The Police Citizen Review Subcommittee is scheduled to meet at 6 p.m. Wednesday via Zoom, when the public can comment on its role. The group was set up in 2001, in part to review how police investigate citizen complaints and make recommendations on how to improve the police investigation process, policies, training and increase public confidence in the complaint process.

On June 22, the City Council is scheduled to review the police department’s account of the protests in the city, which have occurred almost daily since the beginning of this month. Two of the protests, on June 1 and 2, began peacefully but ended with more than two dozen arrests, as well as burglaries, criminal mischief and vandalism at several downtown businesses.

The day after the June 5 protest, the City Council held an impromptu event on the steps of City Hall, during which councilors said they have heard the protesters concerns and demands. Councilors also said they support the city manager. Black Lives Matter supporters say Jennings has “repeatedly advocated for policies that hurt poor, predominately black and brown people.”
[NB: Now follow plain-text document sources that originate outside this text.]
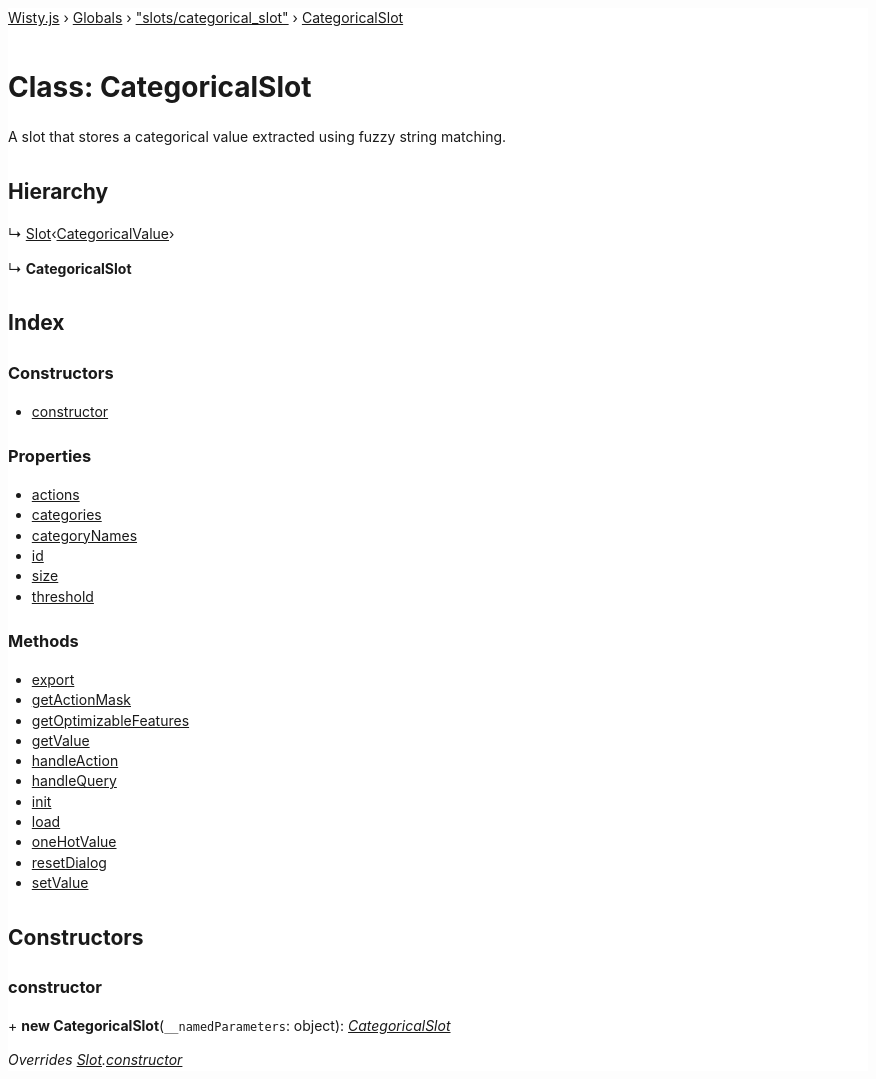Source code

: [Wisty.js](../README.md) › [Globals](../globals.md) › ["slots/categorical_slot"](../modules/_slots_categorical_slot_.md) › [CategoricalSlot](_slots_categorical_slot_.categoricalslot.md)

# Class: CategoricalSlot

A slot that stores a categorical value extracted using fuzzy string matching.

## Hierarchy

  ↳ [Slot](_slots_slot_.slot.md)‹[CategoricalValue](../modules/_slots_categorical_slot_.md#categoricalvalue)›

  ↳ **CategoricalSlot**

## Index

### Constructors

* [constructor](_slots_categorical_slot_.categoricalslot.md#constructor)

### Properties

* [actions](_slots_categorical_slot_.categoricalslot.md#protected-actions)
* [categories](_slots_categorical_slot_.categoricalslot.md#private-categories)
* [categoryNames](_slots_categorical_slot_.categoricalslot.md#private-categorynames)
* [id](_slots_categorical_slot_.categoricalslot.md#readonly-id)
* [size](_slots_categorical_slot_.categoricalslot.md#readonly-size)
* [threshold](_slots_categorical_slot_.categoricalslot.md#private-threshold)

### Methods

* [export](_slots_categorical_slot_.categoricalslot.md#export)
* [getActionMask](_slots_categorical_slot_.categoricalslot.md#getactionmask)
* [getOptimizableFeatures](_slots_categorical_slot_.categoricalslot.md#getoptimizablefeatures)
* [getValue](_slots_categorical_slot_.categoricalslot.md#getvalue)
* [handleAction](_slots_categorical_slot_.categoricalslot.md#handleaction)
* [handleQuery](_slots_categorical_slot_.categoricalslot.md#handlequery)
* [init](_slots_categorical_slot_.categoricalslot.md#init)
* [load](_slots_categorical_slot_.categoricalslot.md#load)
* [oneHotValue](_slots_categorical_slot_.categoricalslot.md#private-onehotvalue)
* [resetDialog](_slots_categorical_slot_.categoricalslot.md#resetdialog)
* [setValue](_slots_categorical_slot_.categoricalslot.md#setvalue)

## Constructors

###  constructor

\+ **new CategoricalSlot**(`__namedParameters`: object): *[CategoricalSlot](_slots_categorical_slot_.categoricalslot.md)*

*Overrides [Slot](_slots_slot_.slot.md).[constructor](_slots_slot_.slot.md#constructor)*
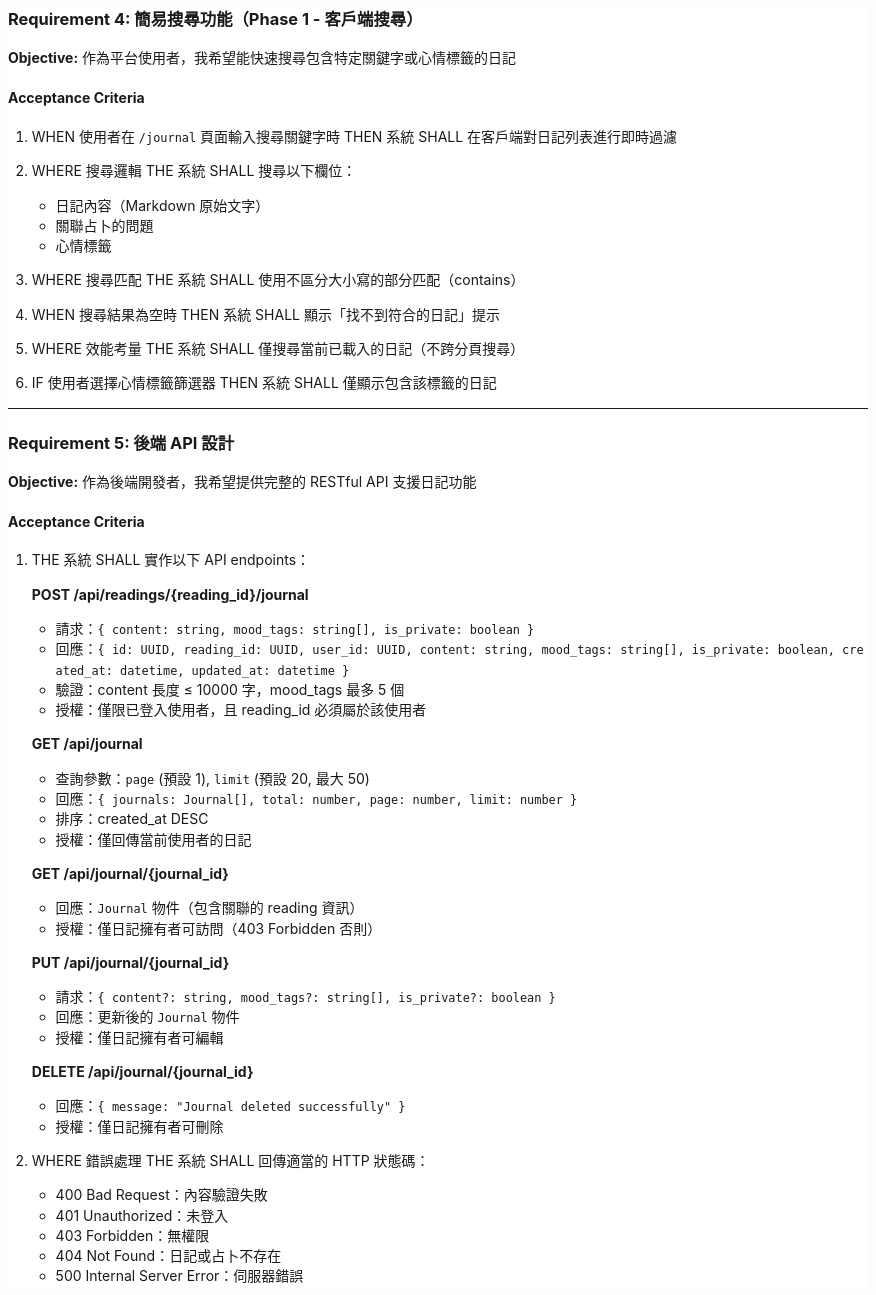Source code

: ### Requirement 4: 簡易搜尋功能（Phase 1 - 客戶端搜尋）
**Objective:** 作為平台使用者，我希望能快速搜尋包含特定關鍵字或心情標籤的日記

#### Acceptance Criteria

1. WHEN 使用者在 `/journal` 頁面輸入搜尋關鍵字時 THEN 系統 SHALL 在客戶端對日記列表進行即時過濾

2. WHERE 搜尋邏輯 THE 系統 SHALL 搜尋以下欄位：
   - 日記內容（Markdown 原始文字）
   - 關聯占卜的問題
   - 心情標籤

3. WHERE 搜尋匹配 THE 系統 SHALL 使用不區分大小寫的部分匹配（contains）

4. WHEN 搜尋結果為空時 THEN 系統 SHALL 顯示「找不到符合的日記」提示

5. WHERE 效能考量 THE 系統 SHALL 僅搜尋當前已載入的日記（不跨分頁搜尋）

6. IF 使用者選擇心情標籤篩選器 THEN 系統 SHALL 僅顯示包含該標籤的日記

---

### Requirement 5: 後端 API 設計
**Objective:** 作為後端開發者，我希望提供完整的 RESTful API 支援日記功能

#### Acceptance Criteria

1. THE 系統 SHALL 實作以下 API endpoints：

   **POST /api/readings/{reading_id}/journal**
   - 請求：`{ content: string, mood_tags: string[], is_private: boolean }`
   - 回應：`{ id: UUID, reading_id: UUID, user_id: UUID, content: string, mood_tags: string[], is_private: boolean, created_at: datetime, updated_at: datetime }`
   - 驗證：content 長度 ≤ 10000 字，mood_tags 最多 5 個
   - 授權：僅限已登入使用者，且 reading_id 必須屬於該使用者

   **GET /api/journal**
   - 查詢參數：`page` (預設 1), `limit` (預設 20, 最大 50)
   - 回應：`{ journals: Journal[], total: number, page: number, limit: number }`
   - 排序：created_at DESC
   - 授權：僅回傳當前使用者的日記

   **GET /api/journal/{journal_id}**
   - 回應：`Journal` 物件（包含關聯的 reading 資訊）
   - 授權：僅日記擁有者可訪問（403 Forbidden 否則）

   **PUT /api/journal/{journal_id}**
   - 請求：`{ content?: string, mood_tags?: string[], is_private?: boolean }`
   - 回應：更新後的 `Journal` 物件
   - 授權：僅日記擁有者可編輯

   **DELETE /api/journal/{journal_id}**
   - 回應：`{ message: "Journal deleted successfully" }`
   - 授權：僅日記擁有者可刪除

2. WHERE 錯誤處理 THE 系統 SHALL 回傳適當的 HTTP 狀態碼：
   - 400 Bad Request：內容驗證失敗
   - 401 Unauthorized：未登入
   - 403 Forbidden：無權限
   - 404 Not Found：日記或占卜不存在
   - 500 Internal Server Error：伺服器錯誤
Councilor Jill Duson said it is the council, not Jennings, that sets the policies of the city.

“I don’t see myself as serving on a body where one employee of the city tells me what to do or what to think,” Duson said.

Councilor Pious Ali said the council is “doing everything we can to make the system work for everyone who lives in this city.”

Ali said if people don’t like the way city government is set up, they have the opportunity at the July 14 election to to vote for the formation of a charter commission, a group that will look at how the city operates and whether the existing charter needs changing.

“We stand with all people of color for whom violence is an everyday threat in our country,” Mayor Kate Snyder said. “Along with so many others, we call for quick legal process to ensure accountability and justice. Along with the council, I raise my voice against all acts of racial discrimination and vow to work together with our community, organizations and all levels of government to fight racism.”